On one side we have archives all spread over the world. On the other side this rises a community of astronomers also working all over. It will be a big challenge to achieve such thing. And a big financial adventure. Maybe dumb burrocritters will think that data will be cheaper if it keeps rotting in a magnetic tape.
Putting multimedia data into the file system is the implementation strategy many commercial databases (including some versions of DB2) take behind the scenes for storing multimedia objects, even if they hide it behind a database API. They can still provide all the database facilities (transactions, indexing, access control, etc.) on top of such an implementation.
With that kind of architecture, you don't need a very powerful machine or high performance database to be able to serve image data at disk bandwidth or network bandwidth.

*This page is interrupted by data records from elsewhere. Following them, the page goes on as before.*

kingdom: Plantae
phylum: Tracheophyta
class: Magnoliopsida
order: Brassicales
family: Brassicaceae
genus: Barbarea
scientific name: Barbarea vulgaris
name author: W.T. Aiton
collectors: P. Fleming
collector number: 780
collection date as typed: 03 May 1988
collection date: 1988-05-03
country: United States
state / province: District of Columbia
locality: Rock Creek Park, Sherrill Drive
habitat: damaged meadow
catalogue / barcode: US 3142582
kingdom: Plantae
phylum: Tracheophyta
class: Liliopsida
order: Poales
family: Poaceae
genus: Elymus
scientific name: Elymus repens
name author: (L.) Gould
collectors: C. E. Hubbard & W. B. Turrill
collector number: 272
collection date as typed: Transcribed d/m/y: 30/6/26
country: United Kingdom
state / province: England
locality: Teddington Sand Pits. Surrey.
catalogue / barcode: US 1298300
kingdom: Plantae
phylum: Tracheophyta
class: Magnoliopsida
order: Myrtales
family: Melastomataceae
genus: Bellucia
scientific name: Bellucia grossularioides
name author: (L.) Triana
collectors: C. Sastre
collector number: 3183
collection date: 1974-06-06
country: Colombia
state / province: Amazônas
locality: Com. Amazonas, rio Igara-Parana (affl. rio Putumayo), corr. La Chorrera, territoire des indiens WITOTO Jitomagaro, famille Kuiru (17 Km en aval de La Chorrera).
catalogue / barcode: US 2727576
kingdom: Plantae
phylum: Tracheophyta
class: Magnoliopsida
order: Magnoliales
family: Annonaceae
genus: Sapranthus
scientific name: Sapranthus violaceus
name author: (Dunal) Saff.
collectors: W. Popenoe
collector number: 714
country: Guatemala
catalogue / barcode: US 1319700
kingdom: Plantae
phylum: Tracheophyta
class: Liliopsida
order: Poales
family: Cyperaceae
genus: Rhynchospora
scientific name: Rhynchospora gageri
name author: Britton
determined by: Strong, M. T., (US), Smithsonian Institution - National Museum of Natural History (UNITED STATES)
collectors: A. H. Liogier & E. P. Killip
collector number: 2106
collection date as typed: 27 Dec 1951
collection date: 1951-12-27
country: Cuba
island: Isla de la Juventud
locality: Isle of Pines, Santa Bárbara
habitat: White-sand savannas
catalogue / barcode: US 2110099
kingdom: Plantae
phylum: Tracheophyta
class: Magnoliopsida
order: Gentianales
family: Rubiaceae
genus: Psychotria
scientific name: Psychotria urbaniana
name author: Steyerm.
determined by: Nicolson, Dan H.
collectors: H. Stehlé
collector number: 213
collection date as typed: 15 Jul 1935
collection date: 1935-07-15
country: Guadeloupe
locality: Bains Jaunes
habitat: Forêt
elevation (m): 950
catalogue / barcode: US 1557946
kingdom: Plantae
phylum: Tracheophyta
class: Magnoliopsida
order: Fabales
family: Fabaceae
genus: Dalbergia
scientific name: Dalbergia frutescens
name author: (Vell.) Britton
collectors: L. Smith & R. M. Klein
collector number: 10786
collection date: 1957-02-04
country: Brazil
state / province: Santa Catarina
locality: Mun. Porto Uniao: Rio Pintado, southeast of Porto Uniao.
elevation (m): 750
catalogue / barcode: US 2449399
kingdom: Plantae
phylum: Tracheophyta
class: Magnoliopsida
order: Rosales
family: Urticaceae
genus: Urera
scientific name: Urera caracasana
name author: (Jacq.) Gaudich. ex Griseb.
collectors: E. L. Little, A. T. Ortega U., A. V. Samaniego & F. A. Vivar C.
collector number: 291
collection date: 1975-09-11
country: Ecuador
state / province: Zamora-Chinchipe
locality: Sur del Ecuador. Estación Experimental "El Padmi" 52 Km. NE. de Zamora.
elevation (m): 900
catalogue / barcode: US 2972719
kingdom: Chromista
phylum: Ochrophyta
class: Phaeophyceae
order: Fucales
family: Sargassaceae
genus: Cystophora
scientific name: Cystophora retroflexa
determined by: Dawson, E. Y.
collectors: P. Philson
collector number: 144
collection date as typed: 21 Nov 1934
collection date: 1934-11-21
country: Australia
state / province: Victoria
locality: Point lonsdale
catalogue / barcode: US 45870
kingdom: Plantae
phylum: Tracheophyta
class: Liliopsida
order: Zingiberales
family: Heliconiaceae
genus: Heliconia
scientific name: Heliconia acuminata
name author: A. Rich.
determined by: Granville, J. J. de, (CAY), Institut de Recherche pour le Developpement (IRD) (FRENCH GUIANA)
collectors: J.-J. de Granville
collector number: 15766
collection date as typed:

There's an article out in Slashdot that pans the Space Station, but then gets into some actually interesting matter, like the increasing ability to actually do data mining. Data mining has long been a staple of hard science fiction, but the benefits of being able to /really/ do it are immense - less pollution, really clean data. There's just that nasty get-the-material to the factory issue. But that's why we need a space elevator, right?
Got Rhinos?
As usual, Microsoft is late to the party and comes with their own agenda. Microsoft products are oriented towards small business and desktop applications. That's what their evolution is driven by and that's what they are designed for. Whether this kind of data should be in a relational database is questionable to begin with. And it certainly doesn't need to be on an expensive, proprietary operating system and in a proprietary format.
Scientists already have excellent open-source tools to build long-term, stable, large-scale data collections. They would be foolish to tie research projects that can span decades to the fortunes of a company in the middle of a battle for the US business computing market, merely to gain some trinkets and give that company a publicity boost.